A vice-principal was charged with professional misconduct for breach of study leave.
|A Case Analysis:
How do they affect workplace, community, and society?
What basic moral/ethical concepts are operative?
Can you construct a consequentialist or non-consequentialist argument? Why? Can they work together?
Discuss your case with other professionals. Can a reflective equilibrium consensus or moral theory or principle be reached?
Overview of the case:
In this case-study the names of institutions and vital statistics are disguised, and names of individuals concerned have been changed to protect their anonymity. The case describes a situation in which a vice principal was charged with professional misconduct for breach of study leave and receiving salary under false pretence. This case study provides interesting opportunities for exploring the operative moral/ethical concerns evident in any organization. The case study serves as a depiction of an educator's need to improve his qualification but succumbs to immoral practices.
The case study depicts Vice Principal Mr. Jack Louisbourg, the Ministry of Schools (MOS), Iron Shore High School (ISHS), Iron Shore High School Board (ISHSB), the Ultra Teachers' Association (UTA), and Teachers' Appeal Tribunal (TAT). The charge is that in September of 1996 Mr. Louisbourg was granted three years study leave to pursue a full-time degree course at the University College of the Caribbean (UCC). A report from the college revealed that Mr. Louisbourg did not register in the full-time course, but in the part-time course for the year 1996-97 school year, from 5:30 p.m to 8:30 p.m and dropped out after that.

**TASK INSTRUCTIONS:**
[1] In the vice-principal case study, what was Mr. Louisbourg granted in September 1996?
[2] Carry on the vice-principal case study from its final sentence.
The listing that follows comes from a separate source.

**DATA FOR REVIEW:**
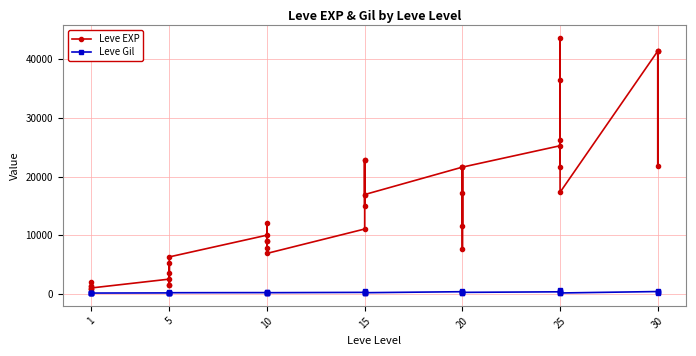

Is the value of Leve EXP at 20 greater than the value of Leve Gil at 15?

Yes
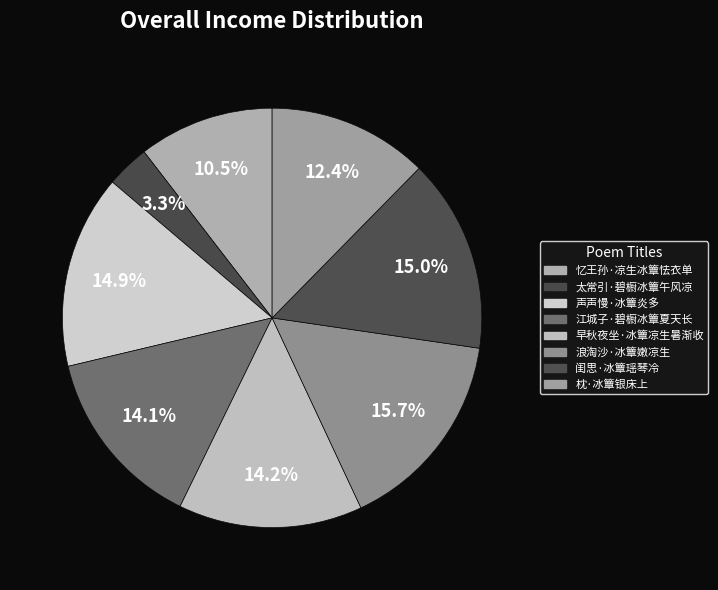

Count the number of slices in the pie.

8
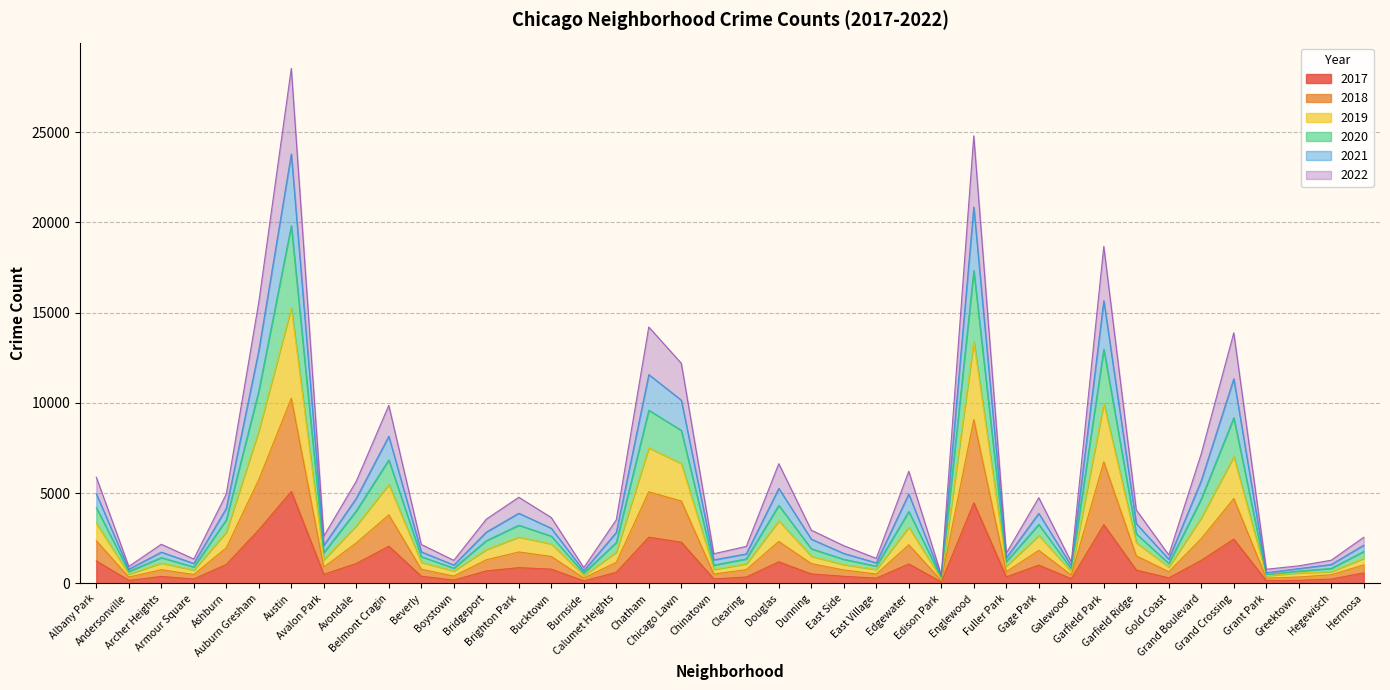

Which series changed the most between Archer Heights and Galewood?

2021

**PER-TASK OUTPUTS:**
[1] He was granted three years of study leave to pursue a full-time degree course at the University College of the Caribbean.

[2]
During that time Mr. Louisbourg was paid salary amounting to $505,277.20 by the Ministry of Schools (MOS). Mr. Louisbourg was charged with professional misconduct by the ISHS School Board. He subsequently appeared before the Personnel Committee (PC), at a meeting on Thursday December 6, 1999, where the matter was heard. Mr. Louisbourg pleaded 'guilty'. The outcome of this was that Mr. Louisbourg was demoted from the position of vice principal of the school. At a special Board Meeting held on January 10, 2000, the recommendation of the (PC) was submitted to the Board. At the meeting it was also suggested that Mr. Louisbourg should be fined and asked to repay the money in full in order to send a strong signal to other teachers that the Board will not tolerate any form of Professional Misconduct. The final decision was that Mr. Louisbourg be demoted from the post of vice principal of the Iron Shore High School. On condition that, if this demotion resulted in any undermining in the operation of the school or disunity among staff leading to protest, then the board will have no alternative but to terminate his services with immediate effect.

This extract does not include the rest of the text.